Título: Evo insiste em politizar as negociações
Autor: Paulo Moreira Leite
Fonte: O Estado de São Paulo, 10/05/2006, Economia & Negócios, p. B3

Brasileiros e bolivianos iniciam hoje à tarde, em La Paz, uma negociação onde as partes não estão de acordo sequer sobre o tema em pauta. Para o governo brasileiro e a Petrobrás, o que se discute é o preço de uma mercadoria, o gás, fixado por um contrato que deve vigorar até 2019. Apoiado em cláusulas jurídicas e argumentos técnicos, a Petrobrás não gostaria de ceder um centavo aos bolivianos e há dois anos chegou até a discutir fórmulas para baixar o preço. Mas pode ser levada a fazer alguma concessão, "bem menor do que o governo de Evo Morales está querendo", admitia uma autoridade brasileira em La Paz, ontem.

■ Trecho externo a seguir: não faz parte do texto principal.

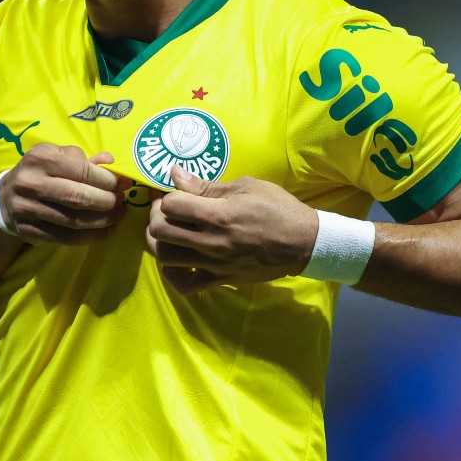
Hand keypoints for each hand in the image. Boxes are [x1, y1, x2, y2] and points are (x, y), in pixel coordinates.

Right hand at [0, 145, 132, 245]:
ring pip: (74, 220)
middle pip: (79, 197)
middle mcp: (31, 183)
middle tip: (121, 202)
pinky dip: (89, 237)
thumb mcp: (56, 156)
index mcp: (41, 158)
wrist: (5, 197)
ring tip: (118, 216)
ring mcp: (27, 209)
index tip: (123, 185)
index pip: (82, 171)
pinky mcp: (28, 230)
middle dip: (107, 202)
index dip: (108, 180)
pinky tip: (104, 232)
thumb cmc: (40, 172)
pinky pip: (65, 238)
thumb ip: (83, 159)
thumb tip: (111, 163)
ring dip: (102, 221)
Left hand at [145, 166, 318, 291]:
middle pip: (159, 232)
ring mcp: (213, 264)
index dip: (168, 195)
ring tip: (170, 232)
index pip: (170, 205)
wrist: (303, 242)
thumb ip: (206, 185)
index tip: (173, 192)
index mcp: (216, 214)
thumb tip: (176, 175)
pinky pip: (184, 285)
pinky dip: (173, 274)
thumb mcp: (245, 186)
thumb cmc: (277, 208)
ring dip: (161, 242)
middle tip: (167, 210)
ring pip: (165, 258)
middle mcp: (210, 242)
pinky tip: (177, 261)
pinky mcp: (220, 279)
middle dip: (157, 216)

Para o governo boliviano, gás é destino. A equipe de negociadores assume as discussões com a missão de elevar o preço do gás em 60%, conforme vontade expressa pelo presidente Evo Morales. Seu argumentos são políticos. Dizem que o preço do gás, mesmo sendo fruto de um contrato, tornou-se irrisório em comparação com outras fontes de energia. Alegam que a Petrobrás pode abrir mão de uma parte de seus lucros para cobrir a nova despesa, estimada em perto de US$ 360 milhões anuais por cada 1 dólar de aumento no preço.

Os bolivianos contam com um argumento que também é político: embora sustentem que nunca pensaram no assunto, se tudo der errado sempre existe a possibilidade covarde de promoverem a falta de gás em regiões estratégicas do Brasil, catástrofe cuja simples menção provoca horror em Brasília.

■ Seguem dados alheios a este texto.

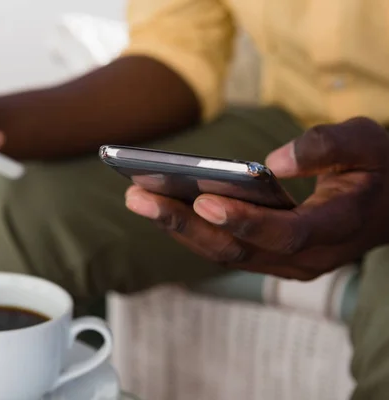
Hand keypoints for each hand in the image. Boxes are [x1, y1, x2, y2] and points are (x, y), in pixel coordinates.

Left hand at [125, 117, 388, 279]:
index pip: (287, 233)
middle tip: (139, 197)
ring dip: (178, 227)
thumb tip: (274, 162)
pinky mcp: (270, 256)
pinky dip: (191, 229)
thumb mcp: (366, 142)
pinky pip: (225, 248)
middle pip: (239, 249)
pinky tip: (161, 205)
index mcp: (338, 226)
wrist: (388, 204)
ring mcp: (287, 262)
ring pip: (225, 253)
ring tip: (138, 197)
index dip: (246, 221)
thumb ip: (326, 147)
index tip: (204, 202)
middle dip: (185, 224)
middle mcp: (308, 256)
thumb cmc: (377, 167)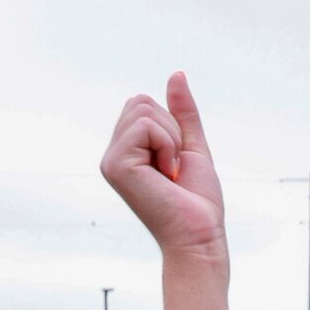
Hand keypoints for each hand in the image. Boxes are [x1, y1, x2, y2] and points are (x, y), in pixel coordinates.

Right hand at [99, 73, 225, 255]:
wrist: (200, 236)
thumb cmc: (198, 200)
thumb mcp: (193, 146)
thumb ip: (183, 113)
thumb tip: (176, 74)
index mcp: (126, 148)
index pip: (143, 103)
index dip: (172, 126)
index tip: (176, 163)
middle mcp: (112, 152)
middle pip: (140, 100)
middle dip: (171, 130)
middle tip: (174, 168)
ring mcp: (110, 158)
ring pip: (143, 109)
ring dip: (172, 139)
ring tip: (170, 173)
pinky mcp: (115, 164)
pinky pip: (146, 126)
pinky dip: (168, 146)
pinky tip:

Evo Morales tem feito o possível para mostrar que seu governo marca uma era de valorização de princípios éticos na administração pública - e isso também vale para a negociação sobre o gás. Numa referência ao ambiente de promiscuidade que, no passado, marcou o convívio de delegações estrangeiras na negociação de contratos com o governo, o vice-presidente da República Alvaro Garcia, personagem número 2 do governo, abaixo apenas do próprio Evo Morales, fez chegar a equipe de negociadores a mensagem de que não queria "churrascos nem maletas".

A frase é referência ao trabalho de lobistas estrangeiros para seduzir autoridades bolivianas. Churrasco, em companhia de belas mulheres, é um recurso tradicional para fazer amizades e realizar conversas além de qualquer conveniência. Já as maletas são isso mesmo: pagamento de suborno.

SEM RESERVAS Na semana passada, ocorreu uma cena que dá uma dimensão desse comportamento, quando uma vice-presidente da YPFB, a estatal boliviana da área, perdeu o posto. Oficialmente, foi apenas um ato administrativo. Mas uma versão, em circulação entre profissionais de gás e petróleo de La Paz, diz que ela tinha um convívio exagerado com executivos de empresas privadas do setor, o que provocou comentários desagradáveis no governo.

Marcada para o início desta tarde, ninguém imagina que a reunião será encerrada com alguma decisão concreta. O programa do dia informa que haverá tempo para a fixação da pauta de negociação e a apresentação de algumas idéias gerais. A delegação brasileira, que deve chegar a La Paz momentos antes do encontro, nem fez reserva de hotel na cidade, porque pensa em tomar o avião de volta para o Rio de Janeiro no início da noite. De sua parte, o governo brasileiro tem interesse numa negociação rápida, que afaste qualquer possibilidade de falha no abastecimento de gás. Já os bolivianos querem uma negociação relativamente longa.

O calendário eleitoral do país marca para 2 de julho as eleições para a Assembléia Constituinte, onde Evo Morales gostaria de contar com uma maioria de 70% dos votos. Num país que vive num clima de euforia, o gás tornou-se uma bandeira eleitoral de grande serventia nos palanques.